Bien que le MCU soit en perte de vitesse et que Sony n’ait pas toujours su quoi faire avec ses propriétés Marvel, cela ne signifie pas qu’ils ne continuent pas à produire des films. Certains d’entre eux sont fascinants. Et ces dernières années, il y a eu un film qui a attiré l’attention de tous en raison d’une étrange combinaison d’un personnage peu connu, d’un tas de problèmes autour du film et d’un échec qui, en réalité, s’est plutôt révélé être un petit bluff sans grande importance. Parce que Madame Web est moins que ce que les gens disent.
Madame Web est le quatrième film de l’Univers Cinématographique Spider-Man de Sony, parmi lesquels on trouve Venom, Morbius et Kraven le Chasseur. Étant le quatrième film produit pour celui-ci, mais sans pouvoir utiliser Spider-Man, ils ont poursuivi l’idée avec laquelle ils ont commencé à produire ces films : capitaliser sur la grande quantité de personnages iconiques qui entourent Spider-Man pour produire des films.
Madame Web, l’un des personnages les plus singuliers de Spider-Man
Mais qui est Madame Web, au juste ? Pour beaucoup de gens, c’est même pas un personnage connu dans la mythologie de Spider-Man et on ne peut pas leur en vouloir.
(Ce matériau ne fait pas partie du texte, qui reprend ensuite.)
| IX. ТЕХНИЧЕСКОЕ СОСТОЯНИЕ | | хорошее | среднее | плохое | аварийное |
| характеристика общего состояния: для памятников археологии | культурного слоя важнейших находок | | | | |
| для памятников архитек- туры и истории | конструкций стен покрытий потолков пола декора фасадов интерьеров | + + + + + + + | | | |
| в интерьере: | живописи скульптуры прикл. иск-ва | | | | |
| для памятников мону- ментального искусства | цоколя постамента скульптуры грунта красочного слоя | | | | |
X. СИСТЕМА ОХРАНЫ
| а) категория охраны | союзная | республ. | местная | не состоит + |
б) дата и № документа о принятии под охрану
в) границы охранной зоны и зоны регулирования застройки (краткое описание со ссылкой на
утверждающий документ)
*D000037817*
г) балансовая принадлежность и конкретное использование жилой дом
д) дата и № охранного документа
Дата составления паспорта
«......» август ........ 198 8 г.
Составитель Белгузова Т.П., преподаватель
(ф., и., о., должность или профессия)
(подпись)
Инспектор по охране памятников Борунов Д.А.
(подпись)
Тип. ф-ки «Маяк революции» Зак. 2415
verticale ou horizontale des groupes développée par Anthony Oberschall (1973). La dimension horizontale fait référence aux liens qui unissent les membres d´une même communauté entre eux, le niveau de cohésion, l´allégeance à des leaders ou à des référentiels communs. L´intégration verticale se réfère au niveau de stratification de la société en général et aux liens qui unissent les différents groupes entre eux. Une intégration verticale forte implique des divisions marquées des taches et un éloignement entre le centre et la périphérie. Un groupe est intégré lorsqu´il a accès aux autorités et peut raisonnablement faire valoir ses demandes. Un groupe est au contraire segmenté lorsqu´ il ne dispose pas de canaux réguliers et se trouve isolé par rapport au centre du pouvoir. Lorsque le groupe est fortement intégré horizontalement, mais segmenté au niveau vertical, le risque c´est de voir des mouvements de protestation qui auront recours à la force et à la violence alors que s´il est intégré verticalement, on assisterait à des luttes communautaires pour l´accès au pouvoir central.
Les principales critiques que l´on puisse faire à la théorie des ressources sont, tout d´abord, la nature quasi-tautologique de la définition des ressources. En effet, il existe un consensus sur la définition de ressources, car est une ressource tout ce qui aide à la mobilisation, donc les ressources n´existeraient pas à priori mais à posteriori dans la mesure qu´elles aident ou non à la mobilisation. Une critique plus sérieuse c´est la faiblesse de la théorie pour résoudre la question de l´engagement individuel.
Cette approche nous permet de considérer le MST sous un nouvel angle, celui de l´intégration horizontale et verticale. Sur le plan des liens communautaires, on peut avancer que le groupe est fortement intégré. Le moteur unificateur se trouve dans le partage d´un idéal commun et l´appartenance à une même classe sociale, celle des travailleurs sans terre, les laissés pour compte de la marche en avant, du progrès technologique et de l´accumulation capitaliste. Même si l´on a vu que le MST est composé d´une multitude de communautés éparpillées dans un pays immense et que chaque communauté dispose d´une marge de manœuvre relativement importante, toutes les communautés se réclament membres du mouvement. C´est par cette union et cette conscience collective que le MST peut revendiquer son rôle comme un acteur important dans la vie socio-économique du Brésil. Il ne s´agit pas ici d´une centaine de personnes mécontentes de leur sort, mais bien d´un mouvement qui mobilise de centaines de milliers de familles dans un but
Madame Web est une mutante, comme les X-Men, qui a la capacité de voir l’avenir. Travaillant comme médium et vivant connectée à un support vital en forme de toile d’araignée, d’où son nom, sa connexion avec Spider-Man vient de l’aider dans des moments où il était perdu et ne savait pas comment avancer par des moyens normaux, ayant besoin de l’aide de quelqu’un capable de voir au-delà de ce que personne d’autre ne peut.
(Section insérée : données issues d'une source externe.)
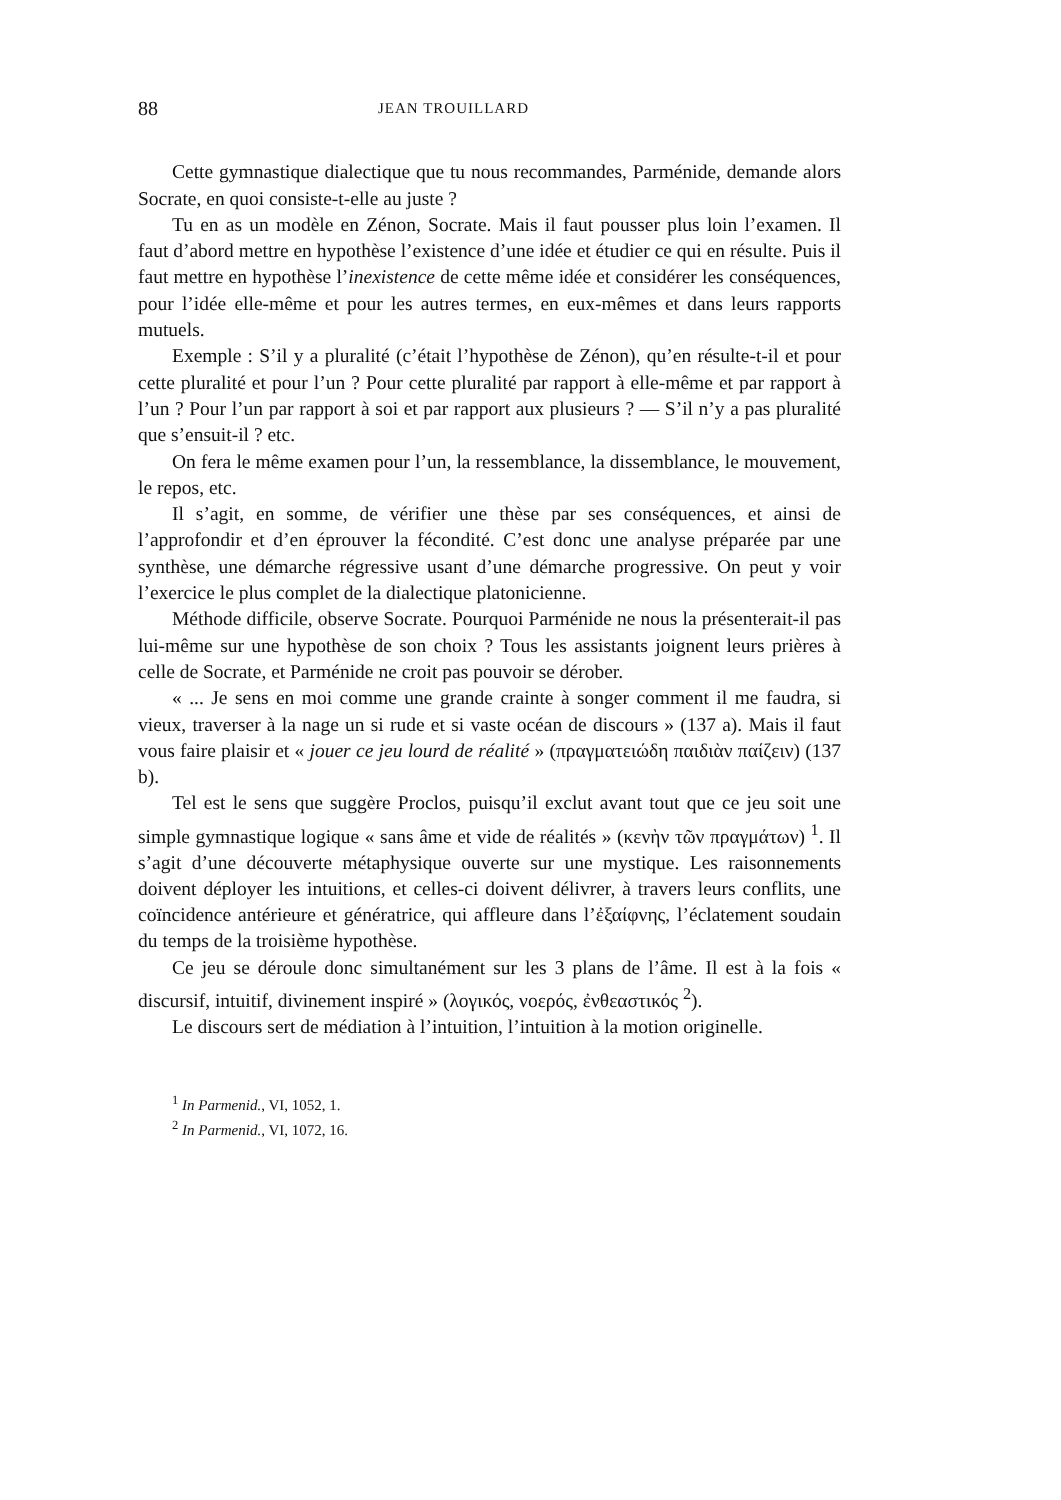88 JEAN TROUILLARD
Cette gymnastique dialectique que tu nous recommandes, Parménide, demande alors Socrate, en quoi consiste-t-elle au juste ?
Tu en as un modèle en Zénon, Socrate. Mais il faut pousser plus loin l’examen. Il faut d’abord mettre en hypothèse l’existence d’une idée et étudier ce qui en résulte. Puis il faut mettre en hypothèse l’inexistence de cette même idée et considérer les conséquences, pour l’idée elle-même et pour les autres termes, en eux-mêmes et dans leurs rapports mutuels.
Exemple : S’il y a pluralité (c’était l’hypothèse de Zénon), qu’en résulte-t-il et pour cette pluralité et pour l’un ? Pour cette pluralité par rapport à elle-même et par rapport à l’un ? Pour l’un par rapport à soi et par rapport aux plusieurs ? — S’il n’y a pas pluralité que s’ensuit-il ? etc.
On fera le même examen pour l’un, la ressemblance, la dissemblance, le mouvement, le repos, etc.
Il s’agit, en somme, de vérifier une thèse par ses conséquences, et ainsi de l’approfondir et d’en éprouver la fécondité. C’est donc une analyse préparée par une synthèse, une démarche régressive usant d’une démarche progressive. On peut y voir l’exercice le plus complet de la dialectique platonicienne.
Méthode difficile, observe Socrate. Pourquoi Parménide ne nous la présenterait-il pas lui-même sur une hypothèse de son choix ? Tous les assistants joignent leurs prières à celle de Socrate, et Parménide ne croit pas pouvoir se dérober.
« ... Je sens en moi comme une grande crainte à songer comment il me faudra, si vieux, traverser à la nage un si rude et si vaste océan de discours » (137 a). Mais il faut vous faire plaisir et « jouer ce jeu lourd de réalité » (πραγματειώδη παιδιὰν παίζειν) (137 b).
Tel est le sens que suggère Proclos, puisqu’il exclut avant tout que ce jeu soit une simple gymnastique logique « sans âme et vide de réalités » (κενὴν τῶν πραγμάτων) <sup>1</sup>. Il s’agit d’une découverte métaphysique ouverte sur une mystique. Les raisonnements doivent déployer les intuitions, et celles-ci doivent délivrer, à travers leurs conflits, une coïncidence antérieure et génératrice, qui affleure dans l’ἐξαίφνης, l’éclatement soudain du temps de la troisième hypothèse.
Ce jeu se déroule donc simultanément sur les 3 plans de l’âme. Il est à la fois « discursif, intuitif, divinement inspiré » (λογικός, νοερός, ἐνθεαστικός <sup>2</sup>).
Le discours sert de médiation à l’intuition, l’intuition à la motion originelle.
<sup>1</sup> In Parmenid., VI, 1052, 1.
<sup>2</sup> In Parmenid., VI, 1072, 16.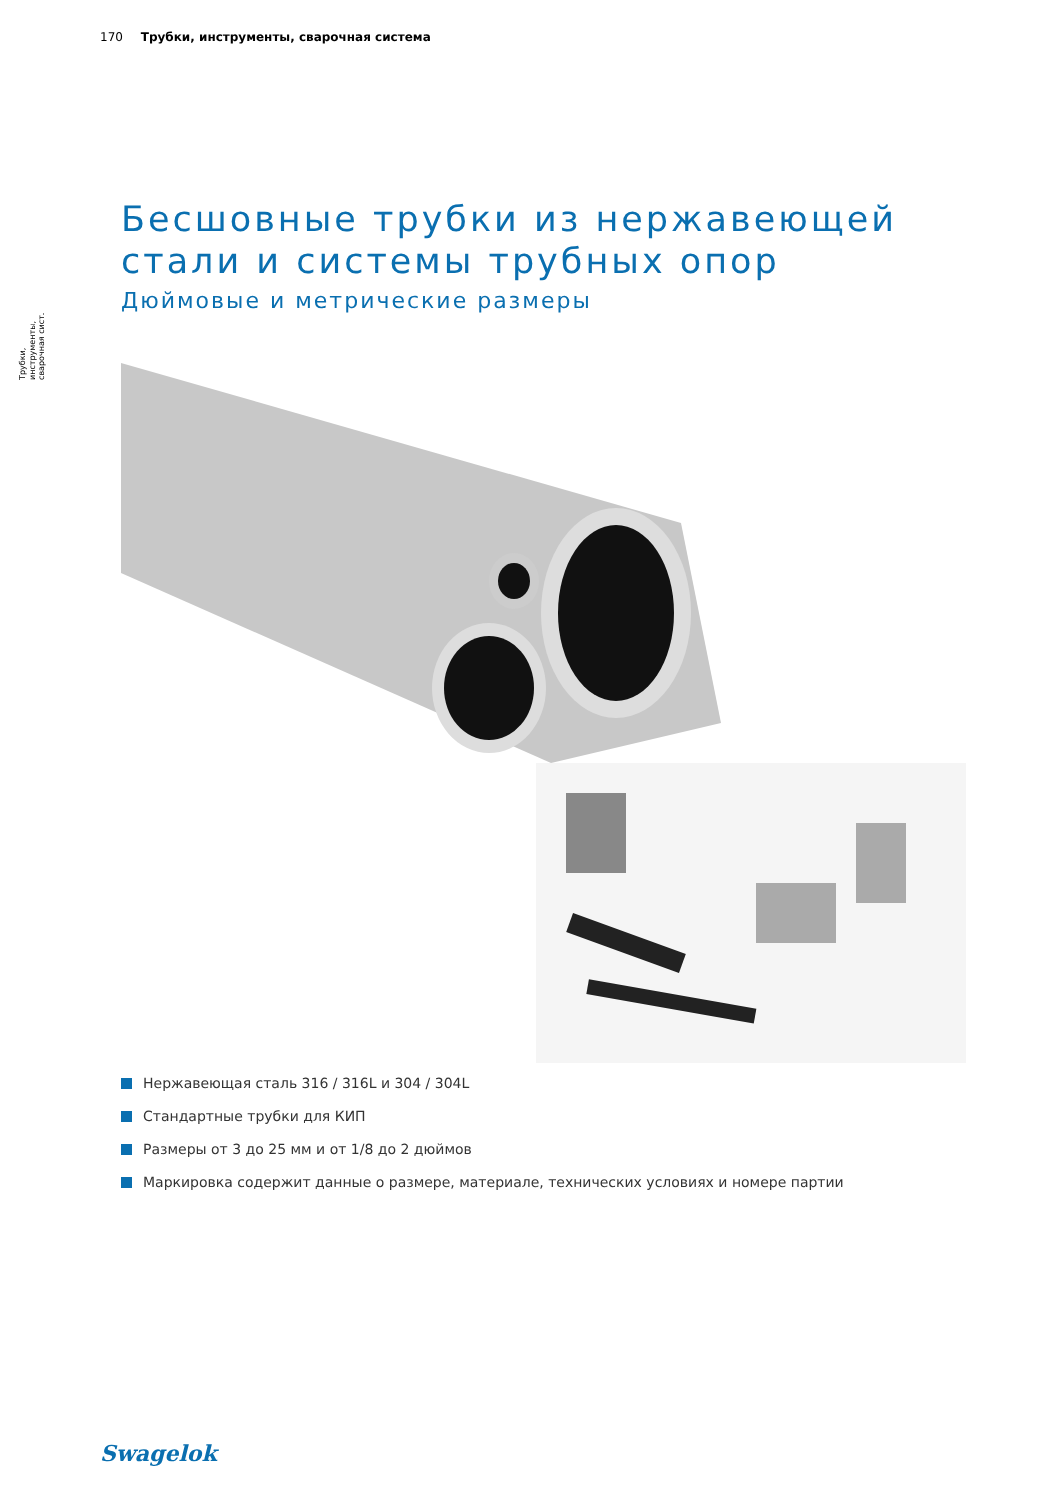170 Трубки, инструменты, сварочная система
Трубки, инструменты, сварочная сист.
Бесшовные трубки из нержавеющей стали и системы трубных опор
Дюймовые и метрические размеры
Нержавеющая сталь 316 / 316L и 304 / 304L
Стандартные трубки для КИП
Размеры от 3 до 25 мм и от 1/8 до 2 дюймов
Маркировка содержит данные о размере, материале, технических условиях и номере партии
Swagelok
Dans le film, comme il se doit, nous avons une histoire d’origines qui nous raconte non seulement comment elle devient Madame Web, mais aussi comment elle a sauvé trois jeunes filles qui deviendront des Spider-Women à l’avenir, sauf si elles meurent avant qu’elle puisse les sauver.
Avec un casting de luxe, avec Dakota Johnson dans le rôle de Cassandra Webb et Celeste O’Connor, Isabela Merced et Sydney Sweeney avant de décider qu’elle valorisait plus sa carrière en tant que muse fasciste que comme actrice, comme les trois futures Spider-Woman, le film repose sur cette prémisse. Dakota Johnson essayant de faire face à son corps qui lui fait lentement défaut, sa capacité à voir l’avenir et le fait que ces trois filles, dans le futur, seront déterminantes pour l’avenir de l’humanité et c’est pourquoi elle ne peut pas les laisser derrière.
Avec une prémisse très intéressante et une équipe à la hauteur, le film reste à moitié chemin de ce qu’il veut être. Avec un scénario décousu et une direction sans beaucoup de personnalité, on peut voir le potentiel du film, mais il lui manque un peu pour être à la hauteur de ses promesses. Et cela se ressent également dans son passage au box-office. Coûtant 100 millions de dollars, il a à peine réussi à récolter un peu plus de ces mêmes 100 millions, ce qui en fait un petit échec.
Le plus grand échec a été la réception par la critique et le public. La critique l’a détruite, atteignant 10 % sur Rotten Tomatoes et 26 sur Metacritic. Sur les réseaux sociaux, elle est devenue un mème pendant des semaines. Elle a reçu des prix, oui, mais exactement ceux que vous ne voulez pas recevoir. Elle a remporté le prix de la pire film, de la pire actrice et du pire scénario aux Golden Raspberry Awards et a été nominée pour le film le plus ringard aux Dorian Awards. Cela démontre qu’il y a peu d’avenir pour Madame Web dans les plans de Sony.
Mais le film n’est pas, de loin, le désastre terrible que prétendent la critique et le public. C’est un film qui aurait pu être bien meilleur, mais qui n’est pas non plus un désastre absolu. Et vous pouvez le vérifier en le regardant sur Disney+, maintenant qu’ils osent enfin l’apporter sur la plateforme de streaming, pour que tout le monde puisse le voir.